Classical AI – where programmers tell the software what it should do based on what is required – has a role to play in treasury, and will do so for some time to come, says Higdon. More advanced is MLl. This is not programmed in the traditional sense but uses an algorithm to analyse and learn from much larger data sets. This is where the technology becomes interesting for treasury purposes.

“Treasury is about managing risk and controlling outcomes. Having neural networks running treasury and not knowing why they are taking decisions is not going to happen in treasury anytime soon,” Higdon assures. “Instead, we should leverage classical AI to automate more and more and then gradually build on our understanding from ML and deep learning technologies.”

However, a subset of ML is deep reinforcement learning. Inspired by the way organic brains and nervous systems connect and learn, this uses neural networks, reinforcing positive outcomes to derive better ways of doing things. This is an area of exploration being treated with caution, says Higdon. “I believe that we need all three of these types of AI – classical, ML and reinforcement learning – to really take us forward.”

Vendor approach

ION is sponsoring a doctorate-level research programme at the University of Graz in Austria. This is exploring inputs from a number of treasury teams, to see what aspects of ML and associated algorithms could have the most impact on treasuries and their wider organisations.

Drawn from a list of 20 treasury use cases for ML, the top five, as defined by the academic research to date are:

  • Cash flow forecasting.
  • Classification of liquidity groups (preparing for accounting or matching).
  • Matching.
  • Optimising cash investments based on policy, positions and market rates.
  • Identifying anomalies in payments.

“The team has moved on from identification into building a number of models, including neural networks,” say Higdon.

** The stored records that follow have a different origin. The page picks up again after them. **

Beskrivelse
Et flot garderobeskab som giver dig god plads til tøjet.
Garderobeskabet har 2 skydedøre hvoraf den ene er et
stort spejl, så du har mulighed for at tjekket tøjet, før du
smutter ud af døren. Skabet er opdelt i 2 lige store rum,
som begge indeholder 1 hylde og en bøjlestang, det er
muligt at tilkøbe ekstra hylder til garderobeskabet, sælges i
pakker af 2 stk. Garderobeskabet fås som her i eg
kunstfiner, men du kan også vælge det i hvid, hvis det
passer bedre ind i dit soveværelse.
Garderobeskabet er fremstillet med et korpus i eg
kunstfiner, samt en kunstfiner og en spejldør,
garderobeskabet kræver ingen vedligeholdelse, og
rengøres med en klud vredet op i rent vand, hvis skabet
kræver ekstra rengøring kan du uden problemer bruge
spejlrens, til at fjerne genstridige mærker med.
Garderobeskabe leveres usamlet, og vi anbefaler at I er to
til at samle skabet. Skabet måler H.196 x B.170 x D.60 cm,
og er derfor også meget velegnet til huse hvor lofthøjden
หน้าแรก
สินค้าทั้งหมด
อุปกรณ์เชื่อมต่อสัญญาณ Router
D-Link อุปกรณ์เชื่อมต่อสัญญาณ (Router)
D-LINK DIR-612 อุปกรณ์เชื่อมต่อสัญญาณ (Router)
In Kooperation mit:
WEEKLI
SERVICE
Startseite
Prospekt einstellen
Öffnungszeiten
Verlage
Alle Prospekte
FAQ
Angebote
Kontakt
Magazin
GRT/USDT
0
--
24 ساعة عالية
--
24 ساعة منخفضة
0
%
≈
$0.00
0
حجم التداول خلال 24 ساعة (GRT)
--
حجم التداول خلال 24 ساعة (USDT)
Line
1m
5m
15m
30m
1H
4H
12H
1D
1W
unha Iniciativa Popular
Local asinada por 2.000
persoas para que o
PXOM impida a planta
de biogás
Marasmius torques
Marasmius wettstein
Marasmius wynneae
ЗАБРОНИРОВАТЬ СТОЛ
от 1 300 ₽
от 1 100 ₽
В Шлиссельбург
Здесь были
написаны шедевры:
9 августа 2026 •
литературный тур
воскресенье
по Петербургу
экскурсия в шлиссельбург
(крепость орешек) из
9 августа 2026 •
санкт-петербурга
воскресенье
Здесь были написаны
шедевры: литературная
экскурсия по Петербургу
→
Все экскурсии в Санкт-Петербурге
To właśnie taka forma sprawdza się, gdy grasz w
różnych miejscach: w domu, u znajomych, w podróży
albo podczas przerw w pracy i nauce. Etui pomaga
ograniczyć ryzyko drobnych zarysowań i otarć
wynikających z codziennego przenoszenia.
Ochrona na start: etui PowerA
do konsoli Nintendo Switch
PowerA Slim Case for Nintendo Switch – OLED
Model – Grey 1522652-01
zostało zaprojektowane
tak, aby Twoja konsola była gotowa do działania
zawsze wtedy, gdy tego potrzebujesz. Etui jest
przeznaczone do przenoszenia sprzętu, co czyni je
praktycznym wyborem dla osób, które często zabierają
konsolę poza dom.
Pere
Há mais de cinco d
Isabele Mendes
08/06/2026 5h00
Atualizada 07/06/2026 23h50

In forecasting, for example, this approach is being compared with linear regression modelling and manual methods, testing outputs for relative accuracy.

Neural networks require training data to help fine tune the algorithm towards more accurate outputs. The system being developed by the university currently uses historic actual information. It will soon be able to absorb economic factors too, says Higdon. This will take outputs to new levels of commercial usability.

A business influenced by weather trends, for example, will be able to consume related data through the algorithm, revealing the impact of weather events on cash forecasting. The aim is for the system to move towards self-optimisation, through recognition of patterns and atypical seasonality that otherwise may not be noticeable with the ‘naked eye’.

Despite its apparent advantages, Higdon discloses that the forecasting algorithm – and others that follow – is not initially expected to fully replace a well-structured process already implemented in a large treasury.

The expectation is that it should provide an additional benchmark when comparing forecasts, he explains. “In particular, it will allow treasurers to focus on areas where the algorithm is predicting something quite different from their traditional methodologies, either helping them to understand an issue with existing processes, or reasons why the algorithm predicts a markedly different cash flow.”

AI has a place in many fields of endeavour, including treasury. As Higdon says, the secret is not to try to resist or defeat it, but to work alongside it. It may be a while before deep learning algorithms become part of the everyday treasury experience, but they are on their way.